Copy out the entries below without any changes, starting with their very first line and going on through the line that contains "GameHome từ trước". Include both of those end lines.

Segment Open

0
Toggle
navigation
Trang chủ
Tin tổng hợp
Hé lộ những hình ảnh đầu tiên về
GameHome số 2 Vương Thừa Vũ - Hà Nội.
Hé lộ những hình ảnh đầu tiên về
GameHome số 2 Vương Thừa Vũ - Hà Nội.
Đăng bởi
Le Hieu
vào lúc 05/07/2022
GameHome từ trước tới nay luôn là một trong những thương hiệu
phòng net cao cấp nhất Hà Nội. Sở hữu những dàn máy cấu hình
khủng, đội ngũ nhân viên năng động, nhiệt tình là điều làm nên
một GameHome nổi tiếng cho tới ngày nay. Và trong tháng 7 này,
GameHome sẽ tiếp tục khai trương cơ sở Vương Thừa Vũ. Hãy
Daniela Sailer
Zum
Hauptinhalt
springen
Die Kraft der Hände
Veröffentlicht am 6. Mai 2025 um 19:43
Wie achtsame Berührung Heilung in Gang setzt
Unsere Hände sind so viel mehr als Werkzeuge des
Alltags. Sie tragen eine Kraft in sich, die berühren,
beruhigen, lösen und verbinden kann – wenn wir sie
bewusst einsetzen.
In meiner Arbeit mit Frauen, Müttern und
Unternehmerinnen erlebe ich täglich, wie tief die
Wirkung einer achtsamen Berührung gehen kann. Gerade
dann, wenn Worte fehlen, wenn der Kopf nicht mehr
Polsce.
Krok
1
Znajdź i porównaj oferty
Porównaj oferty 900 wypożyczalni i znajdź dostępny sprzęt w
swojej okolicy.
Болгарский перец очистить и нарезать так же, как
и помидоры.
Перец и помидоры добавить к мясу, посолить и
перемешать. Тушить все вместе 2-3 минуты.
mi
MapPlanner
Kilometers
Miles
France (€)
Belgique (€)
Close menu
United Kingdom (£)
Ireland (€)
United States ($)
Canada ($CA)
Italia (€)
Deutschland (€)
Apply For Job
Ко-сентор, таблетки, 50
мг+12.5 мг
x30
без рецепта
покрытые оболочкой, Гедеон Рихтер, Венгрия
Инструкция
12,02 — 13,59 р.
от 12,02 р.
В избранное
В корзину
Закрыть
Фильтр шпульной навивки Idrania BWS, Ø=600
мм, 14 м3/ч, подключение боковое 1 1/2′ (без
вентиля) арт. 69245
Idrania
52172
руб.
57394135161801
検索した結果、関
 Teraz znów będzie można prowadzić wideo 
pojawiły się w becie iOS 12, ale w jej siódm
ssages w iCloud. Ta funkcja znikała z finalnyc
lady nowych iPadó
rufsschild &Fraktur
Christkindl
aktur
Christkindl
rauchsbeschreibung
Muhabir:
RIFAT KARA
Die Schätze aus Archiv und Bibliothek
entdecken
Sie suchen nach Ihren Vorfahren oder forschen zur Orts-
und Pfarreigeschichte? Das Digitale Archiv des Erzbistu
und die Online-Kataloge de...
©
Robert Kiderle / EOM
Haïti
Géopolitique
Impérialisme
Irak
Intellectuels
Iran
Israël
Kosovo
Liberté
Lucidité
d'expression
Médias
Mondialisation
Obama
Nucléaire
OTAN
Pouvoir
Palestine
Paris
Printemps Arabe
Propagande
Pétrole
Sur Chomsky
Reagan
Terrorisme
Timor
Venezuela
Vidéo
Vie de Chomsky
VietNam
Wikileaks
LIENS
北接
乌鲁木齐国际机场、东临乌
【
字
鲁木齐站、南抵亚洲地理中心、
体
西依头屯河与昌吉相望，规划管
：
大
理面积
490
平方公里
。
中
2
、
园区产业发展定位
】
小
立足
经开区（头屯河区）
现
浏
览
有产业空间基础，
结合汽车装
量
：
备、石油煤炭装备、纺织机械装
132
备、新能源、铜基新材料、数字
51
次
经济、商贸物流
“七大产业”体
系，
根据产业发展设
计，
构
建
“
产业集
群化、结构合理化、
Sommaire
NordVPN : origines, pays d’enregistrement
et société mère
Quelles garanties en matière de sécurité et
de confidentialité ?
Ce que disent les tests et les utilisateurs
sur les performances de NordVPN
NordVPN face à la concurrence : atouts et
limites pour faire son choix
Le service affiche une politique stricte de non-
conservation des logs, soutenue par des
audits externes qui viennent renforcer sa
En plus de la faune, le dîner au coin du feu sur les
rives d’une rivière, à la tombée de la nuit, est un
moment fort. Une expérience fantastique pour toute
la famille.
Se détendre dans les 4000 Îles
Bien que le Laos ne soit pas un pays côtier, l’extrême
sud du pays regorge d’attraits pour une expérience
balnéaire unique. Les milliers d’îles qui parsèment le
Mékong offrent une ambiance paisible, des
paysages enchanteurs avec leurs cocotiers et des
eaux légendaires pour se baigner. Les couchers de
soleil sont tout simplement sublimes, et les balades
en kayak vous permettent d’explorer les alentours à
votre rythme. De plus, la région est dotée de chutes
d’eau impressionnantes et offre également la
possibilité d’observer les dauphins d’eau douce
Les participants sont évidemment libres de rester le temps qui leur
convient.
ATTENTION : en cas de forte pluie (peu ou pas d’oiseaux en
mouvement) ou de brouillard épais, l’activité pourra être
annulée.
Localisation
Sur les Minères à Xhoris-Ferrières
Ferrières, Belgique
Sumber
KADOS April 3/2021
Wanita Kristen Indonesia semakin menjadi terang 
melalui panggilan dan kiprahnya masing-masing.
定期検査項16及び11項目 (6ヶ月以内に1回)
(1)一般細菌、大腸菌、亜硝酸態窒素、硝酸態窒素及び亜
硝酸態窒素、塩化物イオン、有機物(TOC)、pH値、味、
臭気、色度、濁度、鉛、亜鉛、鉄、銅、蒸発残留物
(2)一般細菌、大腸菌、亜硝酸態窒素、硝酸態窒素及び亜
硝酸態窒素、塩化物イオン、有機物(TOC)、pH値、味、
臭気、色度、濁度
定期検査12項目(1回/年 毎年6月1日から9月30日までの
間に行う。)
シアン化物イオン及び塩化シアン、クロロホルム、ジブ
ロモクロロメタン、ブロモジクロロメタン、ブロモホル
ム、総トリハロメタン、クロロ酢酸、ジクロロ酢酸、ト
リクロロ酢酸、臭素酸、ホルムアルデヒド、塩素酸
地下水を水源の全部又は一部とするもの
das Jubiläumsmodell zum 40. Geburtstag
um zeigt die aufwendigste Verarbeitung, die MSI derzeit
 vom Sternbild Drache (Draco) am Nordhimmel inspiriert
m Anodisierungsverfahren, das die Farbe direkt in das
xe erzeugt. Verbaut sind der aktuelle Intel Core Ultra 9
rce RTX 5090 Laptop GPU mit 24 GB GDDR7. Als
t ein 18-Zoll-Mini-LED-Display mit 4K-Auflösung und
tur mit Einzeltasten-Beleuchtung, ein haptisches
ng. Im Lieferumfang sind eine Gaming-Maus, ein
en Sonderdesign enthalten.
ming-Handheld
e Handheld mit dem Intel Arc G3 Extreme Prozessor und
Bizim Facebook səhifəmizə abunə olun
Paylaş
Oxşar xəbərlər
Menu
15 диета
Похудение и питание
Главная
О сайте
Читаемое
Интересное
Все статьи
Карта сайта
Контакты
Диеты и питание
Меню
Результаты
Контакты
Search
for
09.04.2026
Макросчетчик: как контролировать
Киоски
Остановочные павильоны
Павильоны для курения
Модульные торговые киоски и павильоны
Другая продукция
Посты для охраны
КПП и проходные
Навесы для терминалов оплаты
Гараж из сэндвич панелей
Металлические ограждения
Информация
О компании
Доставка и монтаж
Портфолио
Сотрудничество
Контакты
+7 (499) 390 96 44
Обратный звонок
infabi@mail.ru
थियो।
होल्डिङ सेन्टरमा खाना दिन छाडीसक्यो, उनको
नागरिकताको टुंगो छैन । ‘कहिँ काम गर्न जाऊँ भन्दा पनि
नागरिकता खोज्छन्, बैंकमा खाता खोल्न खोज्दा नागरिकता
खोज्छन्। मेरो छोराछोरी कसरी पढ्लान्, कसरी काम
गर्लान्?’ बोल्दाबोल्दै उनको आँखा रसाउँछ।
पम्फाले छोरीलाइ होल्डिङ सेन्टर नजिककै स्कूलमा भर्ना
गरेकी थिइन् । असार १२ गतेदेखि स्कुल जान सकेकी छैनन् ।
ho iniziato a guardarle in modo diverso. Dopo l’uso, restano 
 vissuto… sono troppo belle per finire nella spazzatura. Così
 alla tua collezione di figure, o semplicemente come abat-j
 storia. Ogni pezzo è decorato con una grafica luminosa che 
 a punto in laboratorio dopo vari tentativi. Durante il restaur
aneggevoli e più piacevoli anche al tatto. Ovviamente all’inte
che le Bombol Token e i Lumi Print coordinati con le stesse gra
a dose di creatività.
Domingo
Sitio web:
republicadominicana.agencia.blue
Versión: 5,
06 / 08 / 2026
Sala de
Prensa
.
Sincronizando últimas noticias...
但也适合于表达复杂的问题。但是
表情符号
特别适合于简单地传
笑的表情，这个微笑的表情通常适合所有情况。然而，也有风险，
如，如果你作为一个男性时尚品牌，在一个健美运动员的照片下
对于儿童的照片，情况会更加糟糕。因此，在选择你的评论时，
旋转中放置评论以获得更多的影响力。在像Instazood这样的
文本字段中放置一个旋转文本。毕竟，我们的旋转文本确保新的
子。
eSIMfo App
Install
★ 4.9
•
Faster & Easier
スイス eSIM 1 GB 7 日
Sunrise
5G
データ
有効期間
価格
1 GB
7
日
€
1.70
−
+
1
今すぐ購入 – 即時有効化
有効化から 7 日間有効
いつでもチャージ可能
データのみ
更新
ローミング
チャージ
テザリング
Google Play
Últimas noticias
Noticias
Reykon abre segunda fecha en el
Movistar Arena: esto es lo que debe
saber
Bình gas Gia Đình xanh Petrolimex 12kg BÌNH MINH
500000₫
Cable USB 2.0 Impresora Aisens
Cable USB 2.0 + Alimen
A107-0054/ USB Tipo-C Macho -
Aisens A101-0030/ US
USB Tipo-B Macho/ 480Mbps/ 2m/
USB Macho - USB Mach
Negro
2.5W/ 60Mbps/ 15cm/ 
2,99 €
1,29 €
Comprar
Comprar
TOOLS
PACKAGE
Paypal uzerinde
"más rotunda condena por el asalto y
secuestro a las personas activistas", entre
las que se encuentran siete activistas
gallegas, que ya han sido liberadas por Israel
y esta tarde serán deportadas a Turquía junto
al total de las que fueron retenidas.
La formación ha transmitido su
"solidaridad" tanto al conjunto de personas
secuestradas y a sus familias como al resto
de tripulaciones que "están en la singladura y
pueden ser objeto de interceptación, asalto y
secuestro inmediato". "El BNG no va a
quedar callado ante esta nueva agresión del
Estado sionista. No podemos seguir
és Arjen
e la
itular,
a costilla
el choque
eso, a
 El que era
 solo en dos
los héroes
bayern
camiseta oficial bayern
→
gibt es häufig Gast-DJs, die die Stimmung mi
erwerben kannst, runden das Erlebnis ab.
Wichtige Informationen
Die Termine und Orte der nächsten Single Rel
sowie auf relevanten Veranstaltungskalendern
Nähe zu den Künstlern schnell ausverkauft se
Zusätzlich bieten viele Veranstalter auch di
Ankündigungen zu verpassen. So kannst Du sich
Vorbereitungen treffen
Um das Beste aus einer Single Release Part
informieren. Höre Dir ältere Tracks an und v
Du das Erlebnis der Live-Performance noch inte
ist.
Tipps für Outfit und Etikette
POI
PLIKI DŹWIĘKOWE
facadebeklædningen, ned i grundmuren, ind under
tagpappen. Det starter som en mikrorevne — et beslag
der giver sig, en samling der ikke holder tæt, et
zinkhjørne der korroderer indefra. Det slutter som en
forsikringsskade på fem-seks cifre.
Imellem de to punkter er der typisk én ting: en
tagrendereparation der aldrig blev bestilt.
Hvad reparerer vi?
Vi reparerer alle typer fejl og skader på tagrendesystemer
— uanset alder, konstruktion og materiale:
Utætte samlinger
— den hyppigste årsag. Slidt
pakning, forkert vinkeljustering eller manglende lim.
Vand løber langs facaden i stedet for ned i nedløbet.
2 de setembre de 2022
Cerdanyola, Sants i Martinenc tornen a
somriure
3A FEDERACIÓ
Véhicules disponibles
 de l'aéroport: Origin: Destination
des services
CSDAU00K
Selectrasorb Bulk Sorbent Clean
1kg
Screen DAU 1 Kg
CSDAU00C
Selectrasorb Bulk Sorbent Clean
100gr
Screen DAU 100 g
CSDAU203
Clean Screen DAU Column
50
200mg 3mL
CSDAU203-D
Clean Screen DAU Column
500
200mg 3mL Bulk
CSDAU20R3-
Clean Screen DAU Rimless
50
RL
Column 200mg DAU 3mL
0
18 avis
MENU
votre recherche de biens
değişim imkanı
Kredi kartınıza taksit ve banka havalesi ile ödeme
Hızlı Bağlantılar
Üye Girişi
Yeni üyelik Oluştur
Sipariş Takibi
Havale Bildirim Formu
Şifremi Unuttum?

Segment Closed

ANSWER SPACE:
0
Toggle
navigation
Trang chủ
Tin tổng hợp
Hé lộ những hình ảnh đầu tiên về
GameHome số 2 Vương Thừa Vũ - Hà Nội.
Hé lộ những hình ảnh đầu tiên về
GameHome số 2 Vương Thừa Vũ - Hà Nội.
Đăng bởi
Le Hieu
vào lúc 05/07/2022
GameHome từ trước tới nay luôn là một trong những thương hiệu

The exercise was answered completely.